I bought an iPad. Before you cheer or frown, let me tell you, I’m filled with an immense surge of guilt—not because my purchase left a hefty dent in my wallet, but because I have needlessly contributed to the e-Book revolution. As Thomas Hager explains,
Bottom line is stark: paper and ink books are on the way out. There, I said it. Printed books will still exist – like vinyl records still exist, in vanishingly small numbers, bought by collectors. Printed books – especially hardcovers — will become collectibles. Too many trends are working against print: (1) market economics (e-books are cheaper to produce, ship, and buy); (2) reader convenience (e-books offer immediate delivery, lower price, and bells and whistles like the ability to enlarge text); and (3) electronic infrastructure (a growing number of people are comfortable reading on little screens, they can do it on multiple devices (I just read my first book on my iPod Touch and the experience was fine), the little screens are getting better and cheaper and more attractive, the large-scale computing and communications systems are in place). And the technology just keeps getting better and cheaper. Three years ago, the first Kindle cost $399. Today’s improved version sells for half that. Eventually we’ll have screens you can roll up, put in your pocket, and unfurl as you lay on the couch, like the evening paper (but in full color, with video, web access, and no ink stains).

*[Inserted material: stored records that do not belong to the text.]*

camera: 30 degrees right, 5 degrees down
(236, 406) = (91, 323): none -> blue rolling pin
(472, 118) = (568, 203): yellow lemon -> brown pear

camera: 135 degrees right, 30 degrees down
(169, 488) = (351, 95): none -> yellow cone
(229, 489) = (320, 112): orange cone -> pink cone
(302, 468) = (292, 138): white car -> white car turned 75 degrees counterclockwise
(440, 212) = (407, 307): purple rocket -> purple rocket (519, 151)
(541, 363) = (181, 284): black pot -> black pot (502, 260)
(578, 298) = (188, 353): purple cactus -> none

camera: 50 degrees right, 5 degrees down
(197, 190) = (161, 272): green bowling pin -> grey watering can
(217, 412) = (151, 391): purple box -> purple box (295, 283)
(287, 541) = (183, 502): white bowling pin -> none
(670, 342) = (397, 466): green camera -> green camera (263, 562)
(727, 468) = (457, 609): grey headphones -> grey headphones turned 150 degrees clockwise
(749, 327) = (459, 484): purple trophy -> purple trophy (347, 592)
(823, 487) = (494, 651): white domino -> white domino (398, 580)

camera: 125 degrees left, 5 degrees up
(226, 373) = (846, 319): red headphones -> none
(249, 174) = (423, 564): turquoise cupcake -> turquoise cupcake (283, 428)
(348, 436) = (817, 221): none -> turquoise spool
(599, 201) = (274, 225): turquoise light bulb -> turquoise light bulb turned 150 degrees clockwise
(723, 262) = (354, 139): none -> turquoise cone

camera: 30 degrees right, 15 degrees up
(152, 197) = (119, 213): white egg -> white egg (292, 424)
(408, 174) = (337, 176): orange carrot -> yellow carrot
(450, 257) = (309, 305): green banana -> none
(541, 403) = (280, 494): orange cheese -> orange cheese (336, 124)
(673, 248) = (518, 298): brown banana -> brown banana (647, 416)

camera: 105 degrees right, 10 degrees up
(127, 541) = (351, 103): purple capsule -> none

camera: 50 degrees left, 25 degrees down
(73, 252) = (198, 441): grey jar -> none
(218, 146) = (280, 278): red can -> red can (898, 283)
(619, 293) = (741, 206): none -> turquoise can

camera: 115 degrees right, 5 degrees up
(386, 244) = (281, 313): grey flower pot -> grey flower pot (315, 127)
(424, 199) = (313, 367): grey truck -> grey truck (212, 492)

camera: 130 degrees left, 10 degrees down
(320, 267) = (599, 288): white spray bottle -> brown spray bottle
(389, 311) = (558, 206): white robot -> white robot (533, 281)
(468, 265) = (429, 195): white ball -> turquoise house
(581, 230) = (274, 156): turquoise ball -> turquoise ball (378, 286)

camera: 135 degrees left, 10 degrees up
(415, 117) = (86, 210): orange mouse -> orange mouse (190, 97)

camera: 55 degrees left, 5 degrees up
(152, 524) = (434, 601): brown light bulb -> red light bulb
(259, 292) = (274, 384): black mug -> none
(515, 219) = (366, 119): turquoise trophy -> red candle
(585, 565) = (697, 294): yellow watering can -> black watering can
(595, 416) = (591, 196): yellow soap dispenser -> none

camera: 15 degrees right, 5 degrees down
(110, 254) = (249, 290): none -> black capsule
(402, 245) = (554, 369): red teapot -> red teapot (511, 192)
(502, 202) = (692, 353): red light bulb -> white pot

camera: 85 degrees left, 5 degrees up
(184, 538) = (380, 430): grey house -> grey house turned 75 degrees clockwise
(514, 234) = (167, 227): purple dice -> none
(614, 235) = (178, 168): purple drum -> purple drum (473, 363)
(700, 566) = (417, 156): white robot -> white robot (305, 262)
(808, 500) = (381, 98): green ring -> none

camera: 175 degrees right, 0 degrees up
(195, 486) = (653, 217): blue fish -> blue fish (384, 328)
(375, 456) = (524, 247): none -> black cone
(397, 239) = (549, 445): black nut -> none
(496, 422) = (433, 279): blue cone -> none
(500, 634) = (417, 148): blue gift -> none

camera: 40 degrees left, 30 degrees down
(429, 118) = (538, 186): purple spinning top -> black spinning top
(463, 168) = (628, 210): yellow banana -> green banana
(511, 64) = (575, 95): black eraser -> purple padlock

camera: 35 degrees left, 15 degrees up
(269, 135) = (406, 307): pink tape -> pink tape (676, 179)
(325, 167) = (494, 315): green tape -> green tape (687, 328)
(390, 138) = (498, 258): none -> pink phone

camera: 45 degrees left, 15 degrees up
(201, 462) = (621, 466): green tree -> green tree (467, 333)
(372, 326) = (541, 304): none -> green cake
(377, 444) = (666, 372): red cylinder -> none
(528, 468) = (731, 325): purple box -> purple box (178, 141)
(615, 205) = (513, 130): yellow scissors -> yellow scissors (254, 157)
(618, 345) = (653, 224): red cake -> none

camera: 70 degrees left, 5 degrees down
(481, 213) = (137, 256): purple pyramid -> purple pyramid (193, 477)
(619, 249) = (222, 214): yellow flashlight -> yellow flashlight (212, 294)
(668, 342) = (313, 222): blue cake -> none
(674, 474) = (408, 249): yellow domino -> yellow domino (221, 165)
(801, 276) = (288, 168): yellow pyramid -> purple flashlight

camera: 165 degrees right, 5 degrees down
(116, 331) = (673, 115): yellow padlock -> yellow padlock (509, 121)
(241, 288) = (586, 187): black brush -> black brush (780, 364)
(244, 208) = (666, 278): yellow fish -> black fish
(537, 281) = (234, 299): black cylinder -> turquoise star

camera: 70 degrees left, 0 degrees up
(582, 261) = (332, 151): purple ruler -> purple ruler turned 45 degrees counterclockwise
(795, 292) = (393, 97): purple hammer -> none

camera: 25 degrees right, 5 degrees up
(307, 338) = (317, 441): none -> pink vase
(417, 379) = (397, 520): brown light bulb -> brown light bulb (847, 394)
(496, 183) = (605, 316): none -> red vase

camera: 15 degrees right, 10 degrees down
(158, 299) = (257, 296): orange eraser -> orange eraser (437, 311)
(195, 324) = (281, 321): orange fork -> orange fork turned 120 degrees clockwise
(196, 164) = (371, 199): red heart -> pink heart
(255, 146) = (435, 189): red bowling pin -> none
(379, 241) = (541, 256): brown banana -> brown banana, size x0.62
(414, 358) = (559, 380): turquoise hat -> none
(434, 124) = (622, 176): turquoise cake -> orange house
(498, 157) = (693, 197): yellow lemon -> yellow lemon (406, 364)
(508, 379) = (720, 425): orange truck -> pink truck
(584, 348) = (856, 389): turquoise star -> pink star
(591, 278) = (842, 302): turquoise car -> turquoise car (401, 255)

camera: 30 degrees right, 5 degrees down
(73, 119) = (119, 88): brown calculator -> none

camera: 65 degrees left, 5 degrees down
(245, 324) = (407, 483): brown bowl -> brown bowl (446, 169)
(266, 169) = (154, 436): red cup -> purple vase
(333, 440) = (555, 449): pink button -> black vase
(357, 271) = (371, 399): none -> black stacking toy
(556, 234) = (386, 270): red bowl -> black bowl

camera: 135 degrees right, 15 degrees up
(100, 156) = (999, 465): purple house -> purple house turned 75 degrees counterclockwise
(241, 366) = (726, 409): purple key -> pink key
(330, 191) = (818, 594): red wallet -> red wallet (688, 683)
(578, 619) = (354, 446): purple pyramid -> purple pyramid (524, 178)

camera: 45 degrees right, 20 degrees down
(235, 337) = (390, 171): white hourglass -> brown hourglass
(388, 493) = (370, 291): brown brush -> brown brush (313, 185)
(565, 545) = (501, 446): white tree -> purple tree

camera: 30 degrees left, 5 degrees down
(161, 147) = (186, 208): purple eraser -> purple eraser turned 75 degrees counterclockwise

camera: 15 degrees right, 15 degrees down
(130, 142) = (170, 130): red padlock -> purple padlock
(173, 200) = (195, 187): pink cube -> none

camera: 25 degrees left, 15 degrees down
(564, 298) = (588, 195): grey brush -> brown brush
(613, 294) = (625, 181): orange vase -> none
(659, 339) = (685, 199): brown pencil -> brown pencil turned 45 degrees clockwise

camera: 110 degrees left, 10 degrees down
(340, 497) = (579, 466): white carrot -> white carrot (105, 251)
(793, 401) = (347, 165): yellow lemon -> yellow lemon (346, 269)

I initially decided to purchase an e-book technology after deciding to reduce my printing of massive amounts of pdfs (and thus contributing to the reduction of my carbon footprint). Although I can see the benefits of an e-reader, personally, there’s nothing like flipping through the pages of a well-work paperback, or being overwhelmed with the musty smell of a rare 18th century leather-bound. I wrote a course paper on the history of the commonplace book—essentially an elaborated scrapbook, emerging (possibly) in the fifteenth century. Much like today’s blogs, many commonplace books were collections of writing, documents, poems, drawings, etc., each particular to the author who composed the book. These books were fascinating glimpses into the lives of early modern people, but what really struck me about the commonplace books were the personalized approach writers took with paper and ink.
Writing in the sixteenth century required a different type of skill than reading; it is quite probable that sixteenth century folks could read, but not write. So for those that mastered both skills, it appeared many chose to write about what they knew best: their lives and the lives of those of around them, capturing not only key words of wisdom, but songs of the heart, woes of the mind, and concerns of the town. A far cry from Victorian private diarists, these medieval individuals were seemingly proud of their writing skills and strove to display those skills in the best means as possible: writing to share, teach, and notify others who could not write or perhaps even read.
Early modern books were—and are—valuable in themselves. Adrian Johns’ The Nature of the Book: Print and Knowledge in the Making (Chicago, 1998) provides a wonderful analysis of the cultural construction of the printing revolution and its impact both on readership and the value of the book, contextualizing the analysis within historical debates on the origin of the printing press, the role of the Stationer’s register and royal patents, and on the notion of literacy rights.
Printed books, in other words, have a rich and diverse history. Moreover, they create a personalized relationship between the reader and the book that I find missing in e-books (childhood trips to the library were always the highlight of my week!). I’ve never gotten on board with the new print paradigm, and am conflicted with my newfound contribution to the e-book revolution, but I do know that this is not going to stop me from visiting Amazon or my local bookstore and purchasing more print books to add to my growing collection.